|Soldier bug (Spilostethus pandurus)|
These species do not bother to hide themselves as they advertise the fact that they have an effective mode of defence being either unpalatable or other dangerous.
Many insects such as several species of bugs and ladybirds have bitter tasting chemicals produced by special glands. Wasps warn potential predators that they have a painful sting.
Predators quickly learn that insects with particular colours or patterns should be left alone. They learn by mistakes which means that some individuals are eaten but their sacrifice is good for the survival of the species as a whole.
Warning colouration is so effective that harmless organisms sometimes mimic harmful animals and use the same colours to defend themselves even though they themselves are not dangerous.

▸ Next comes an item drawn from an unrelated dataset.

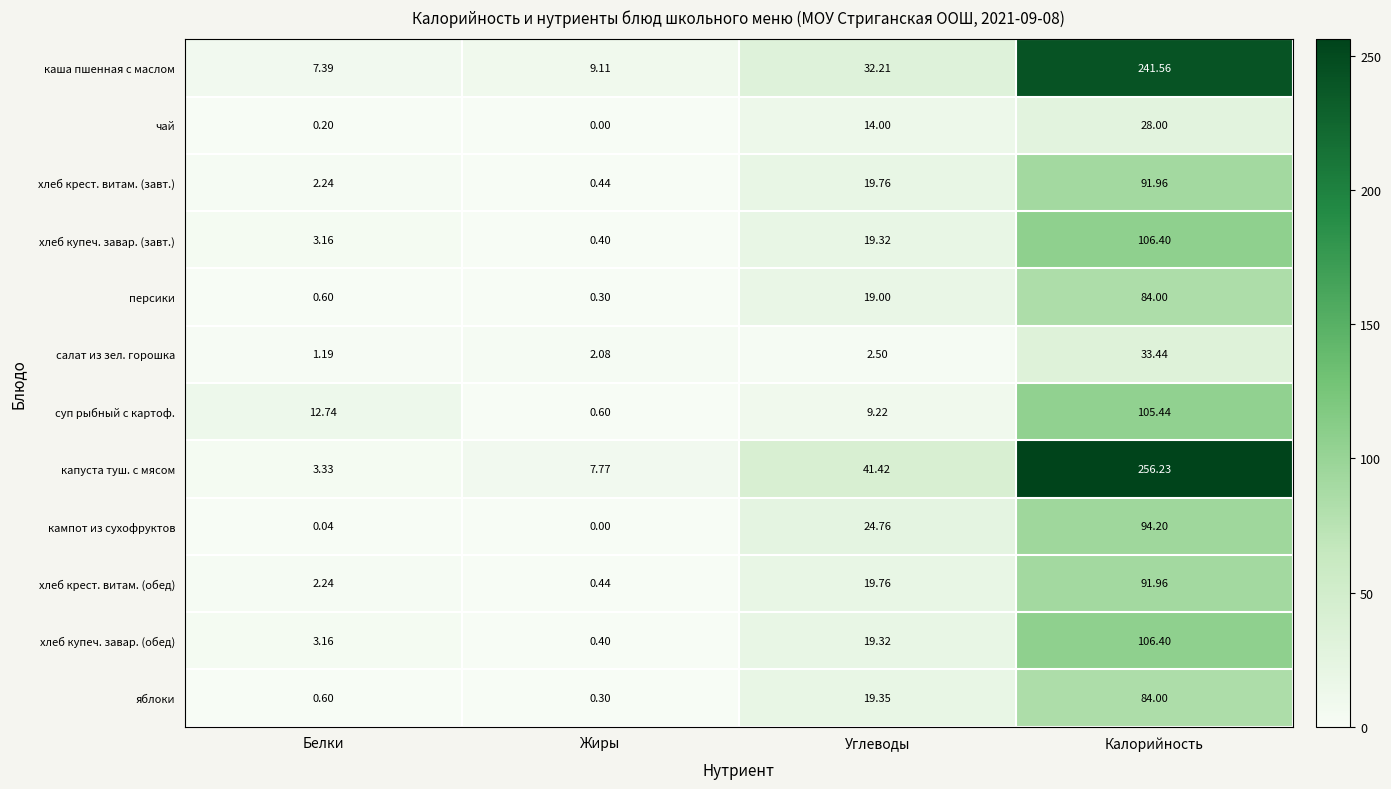

List the labels in order of кампот из сухофруктов value, largest first.

Калорийность, Углеводы, Белки, Жиры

To be effective the number of mimicking organisms must be much less than that of the unpalatable or dangerous species as otherwise predators would not learn to leave them alone. This type of mimicry is known as Batesian mimicry.
Another type of mimicry is known as Mullerian mimicry. This occurs when different species of unpalatable or dangerous animals adopt the same colouration thus reinforcing the message and ensuring that fewer individuals need to be sacrificed for predators to learn to leave animals with similar colours or patterns alone.
The soldier bug, known in Maltese as suldat, is a common insect that can be seen running on the ground or at the base of several species of plants.
At this time of the year it can also be seen on sunny days on a south facing stone or trunk to warm itself up in the early morning sun. It belongs to the suborder Heteroptera (true bugs) which forms part of the order Hemiptera. At first glance it could easily be mistaken for a fire bug another common insect known in Maltese as seffud tal-ġamar, a case of Mullerian mimicry.